> DIRECTIVE
Go through the data below and copy out every line containing the word "Which".

——————————

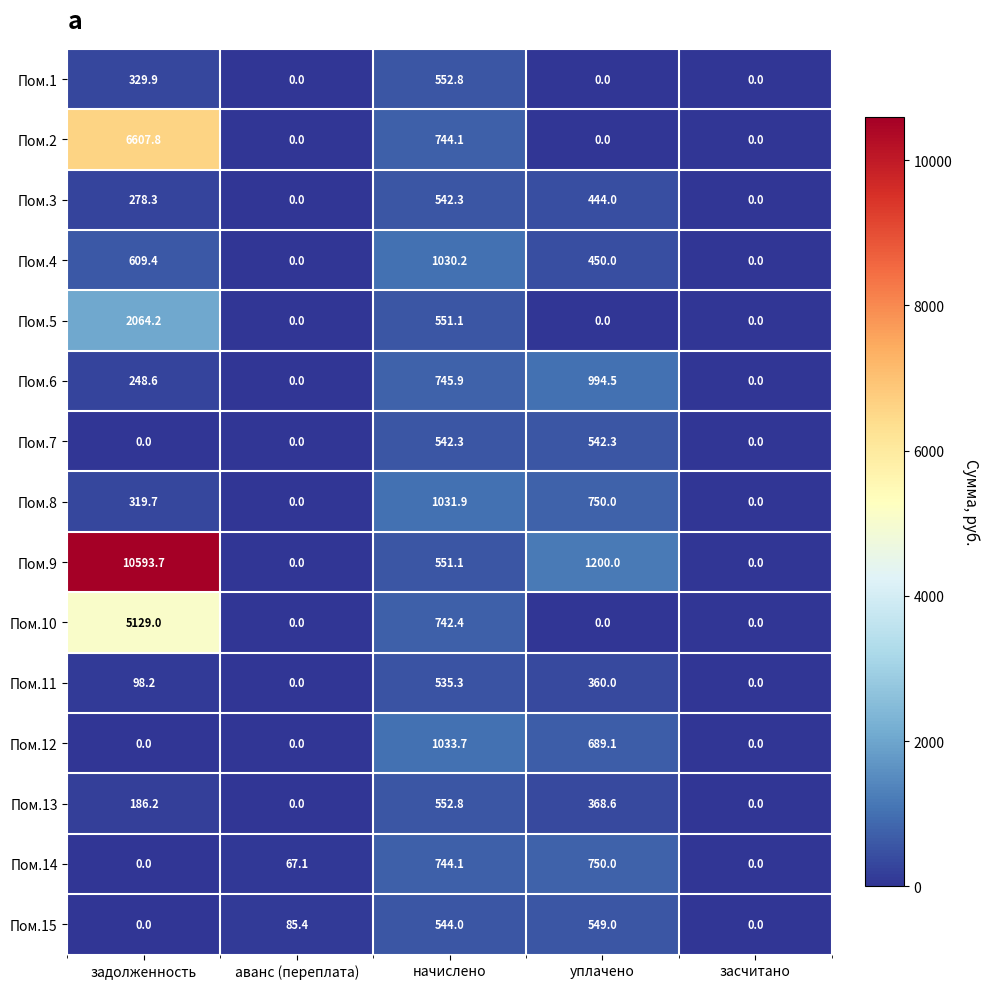

Which category has the highest value in the Пом.10 series?

задолженность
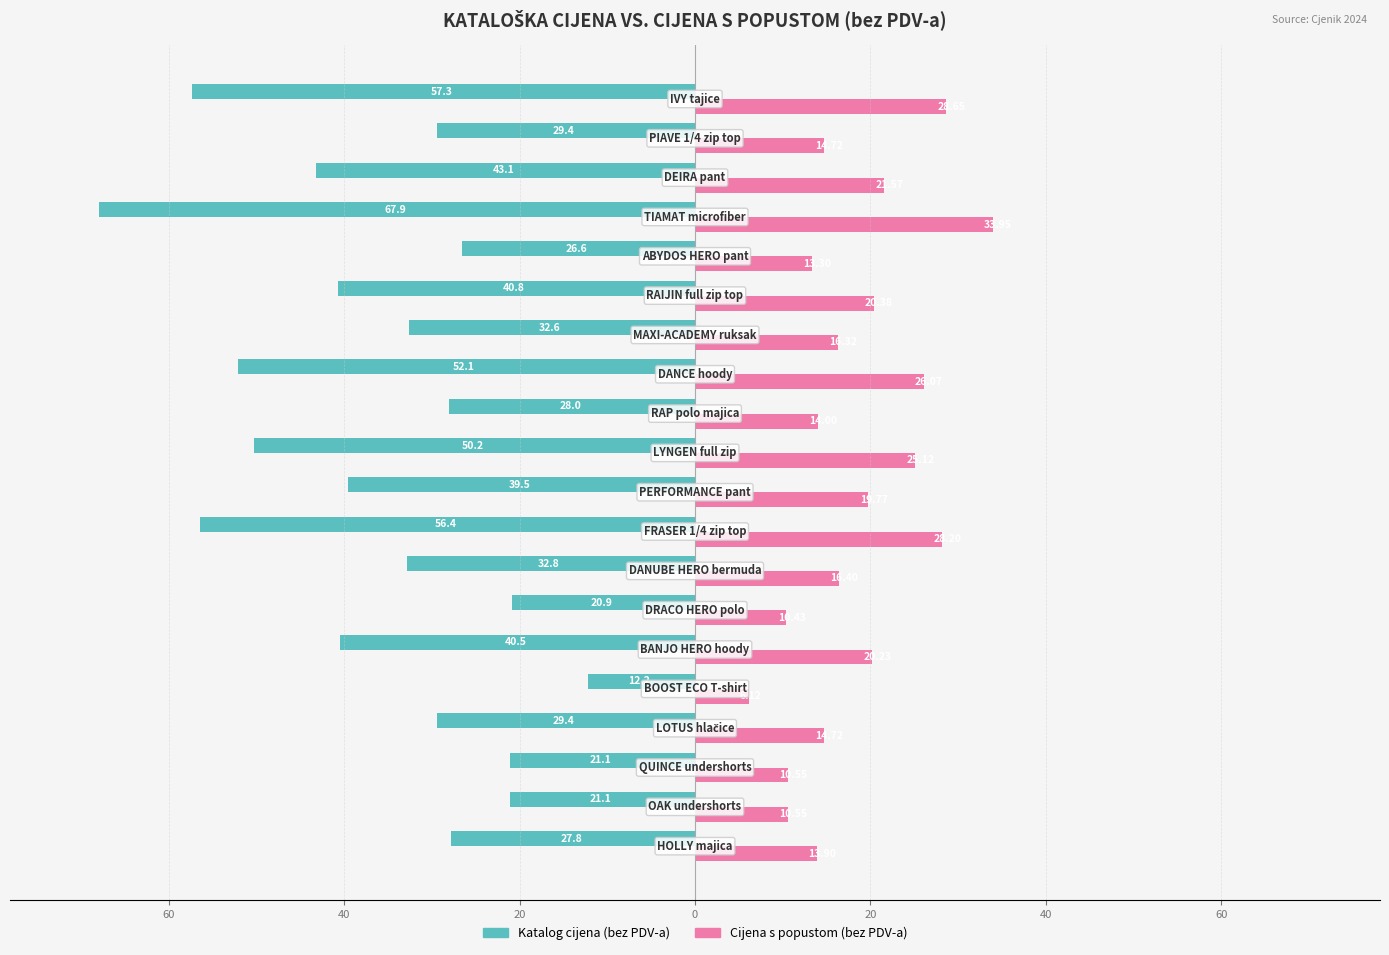

What are all the series names shown in the legend?

Katalog cijena (bez PDV-a), Cijena s popustom (bez PDV-a)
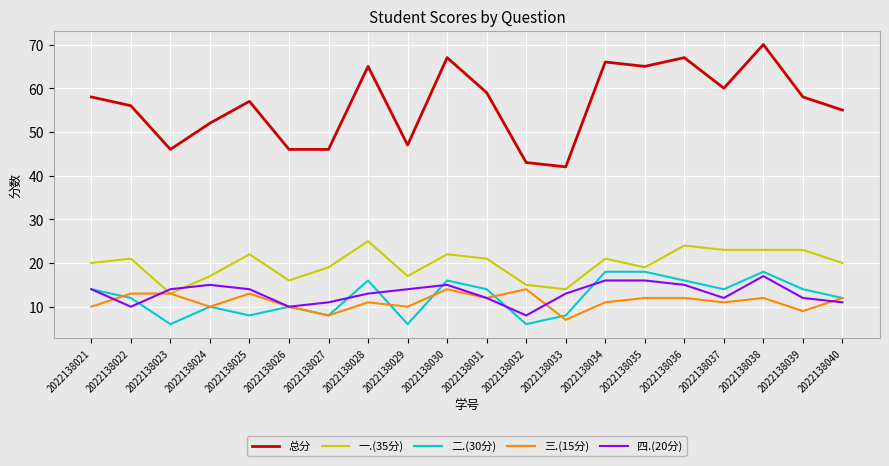

Reading right to left, list all the values displayed in this chart.

总分: 55	58	70	60	67	65	66	42	43	59	67	47	65	46	46	57	52	46	56	58
一.(35分): 20	23	23	23	24	19	21	14	15	21	22	17	25	19	16	22	17	13	21	20
二.(30分): 12	14	18	14	16	18	18	8	6	14	16	6	16	8	10	8	10	6	12	14
三.(15分): 12	9	12	11	12	12	11	7	14	12	14	10	11	8	10	13	10	13	13	10
四.(20分): 11	12	17	12	15	16	16	13	8	12	15	14	13	11	10	14	15	14	10	14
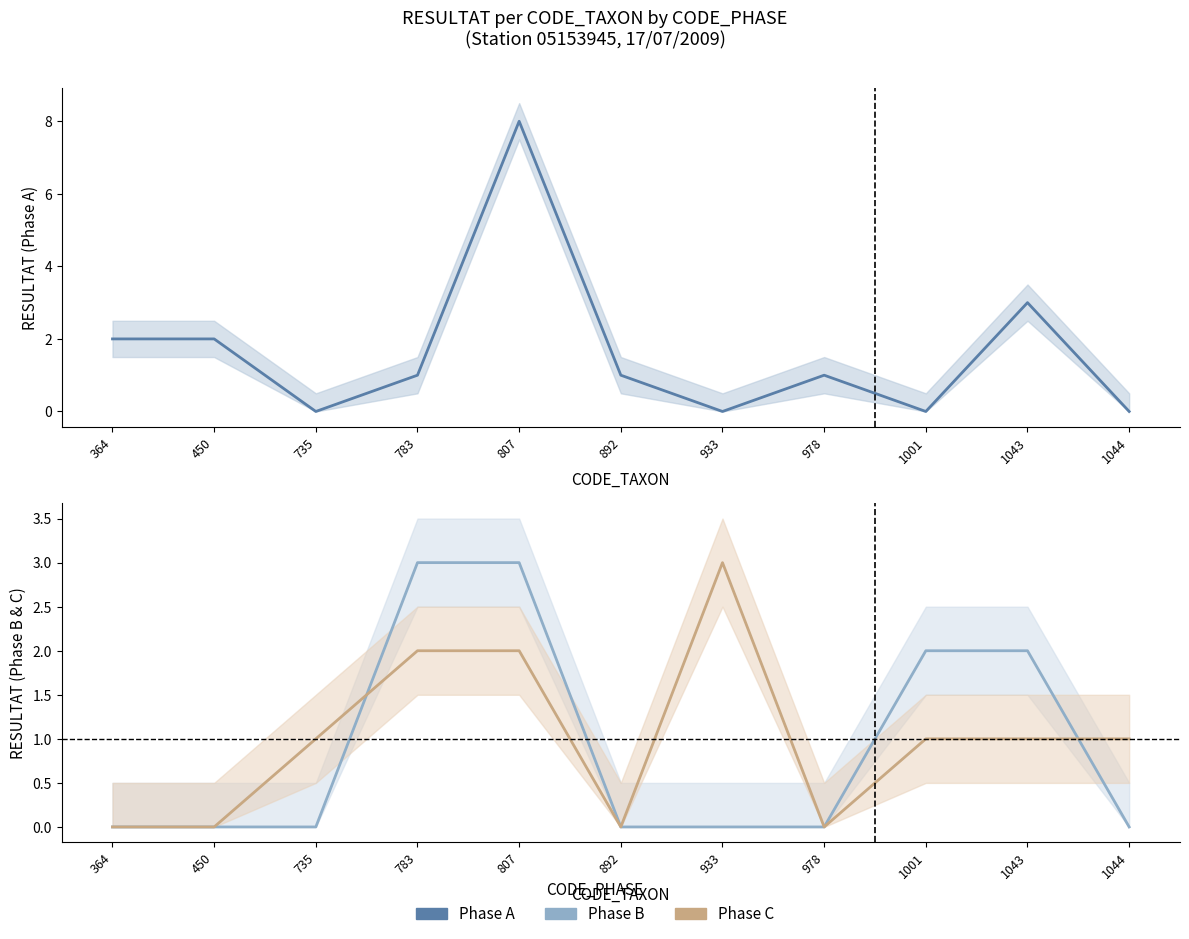

Which series has the largest range (max minus min)?

Phase A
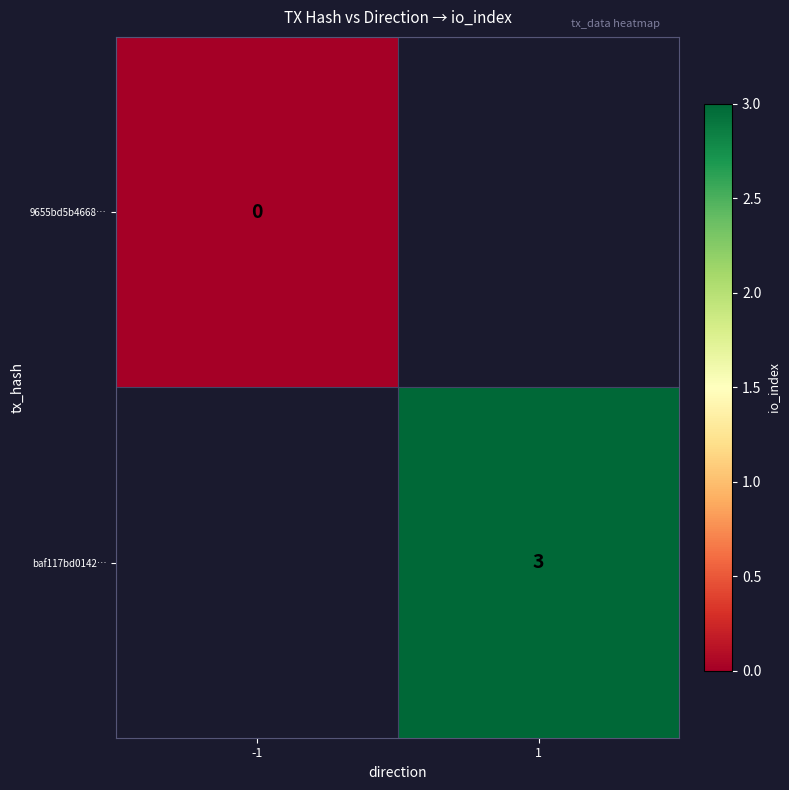

List the labels in order of 9655bd5b4668… value, largest first.

-1, 1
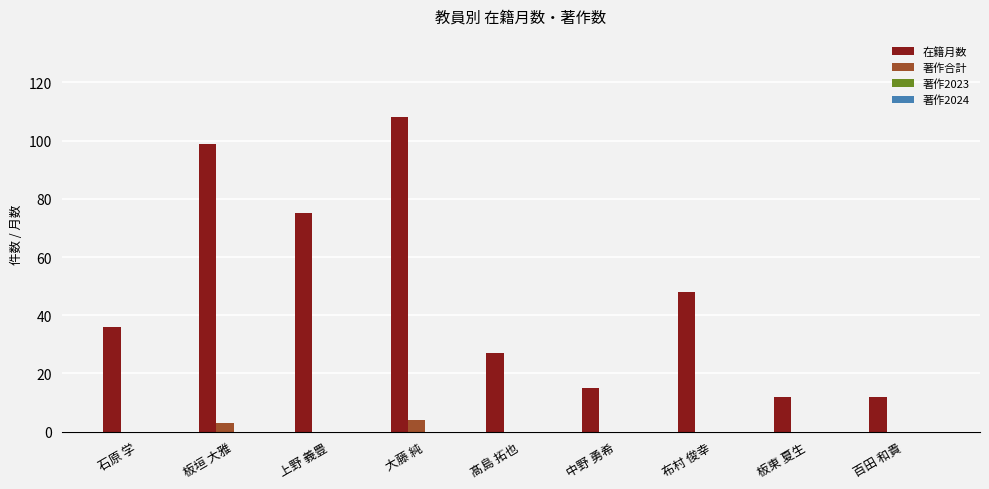

Are the bars grouped side by side (vs. stacked)?

Yes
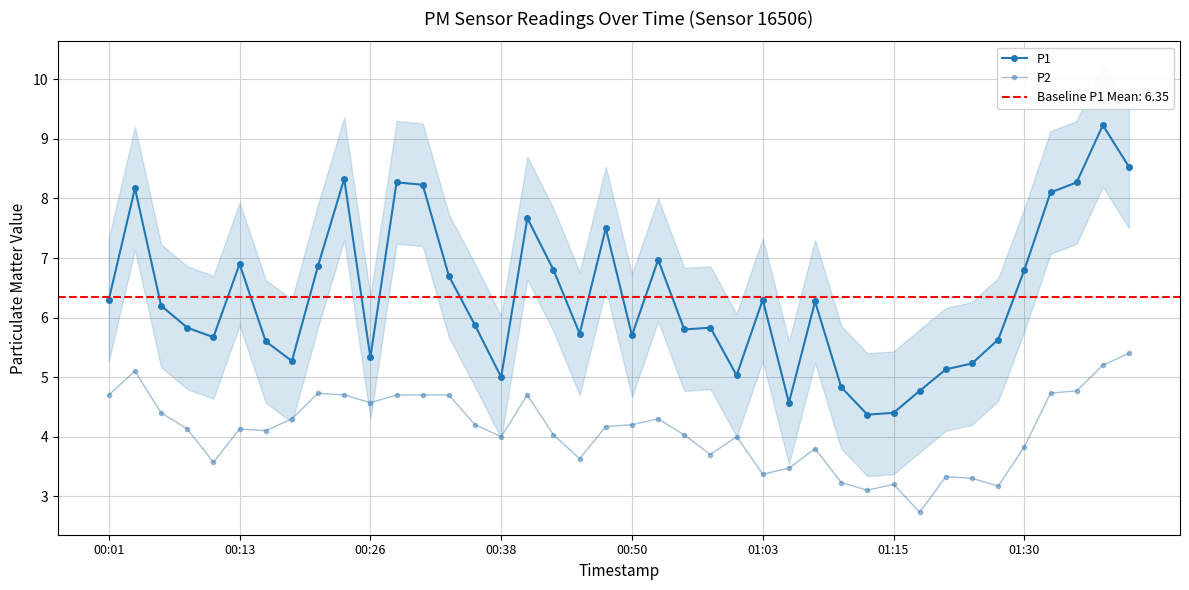

List the series in order of their peak value, highest first.

P1, P2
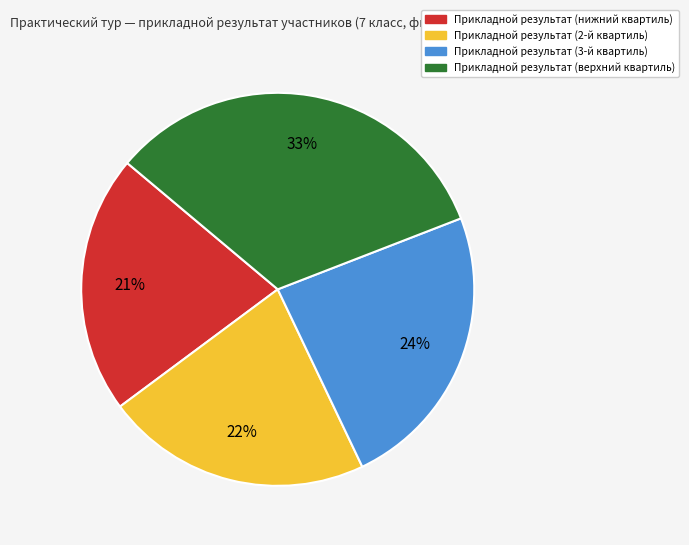

To the nearest percent, what is the average slice percentage?

25%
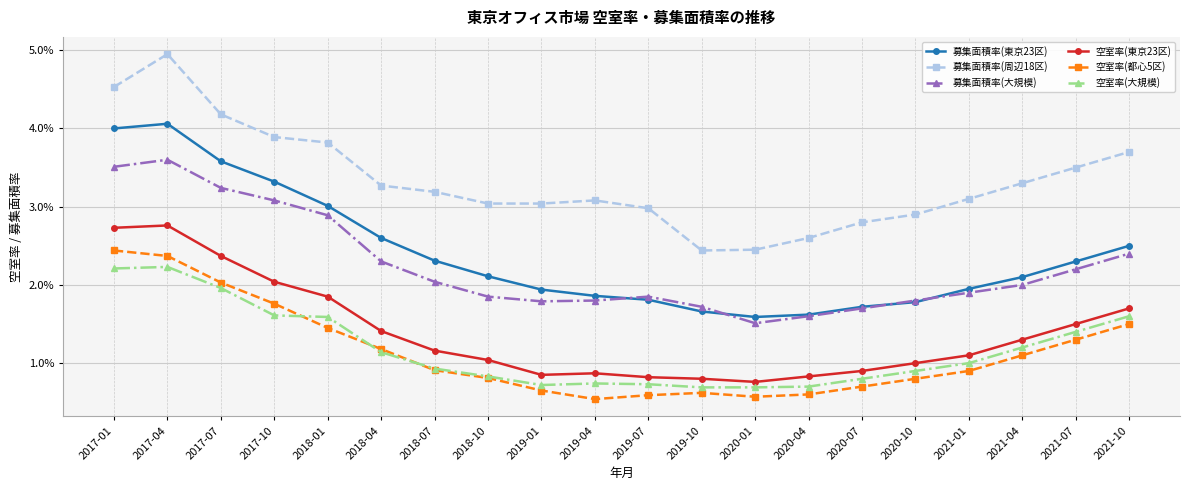

True or false: 募集面積率(周辺18区) has a value of 4.1 at 2019-10.

False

——————————

> OUTPUT OF THE EXERCISE
Which category has the highest value in the Пом.10 series?
Which series has the largest range (max minus min)?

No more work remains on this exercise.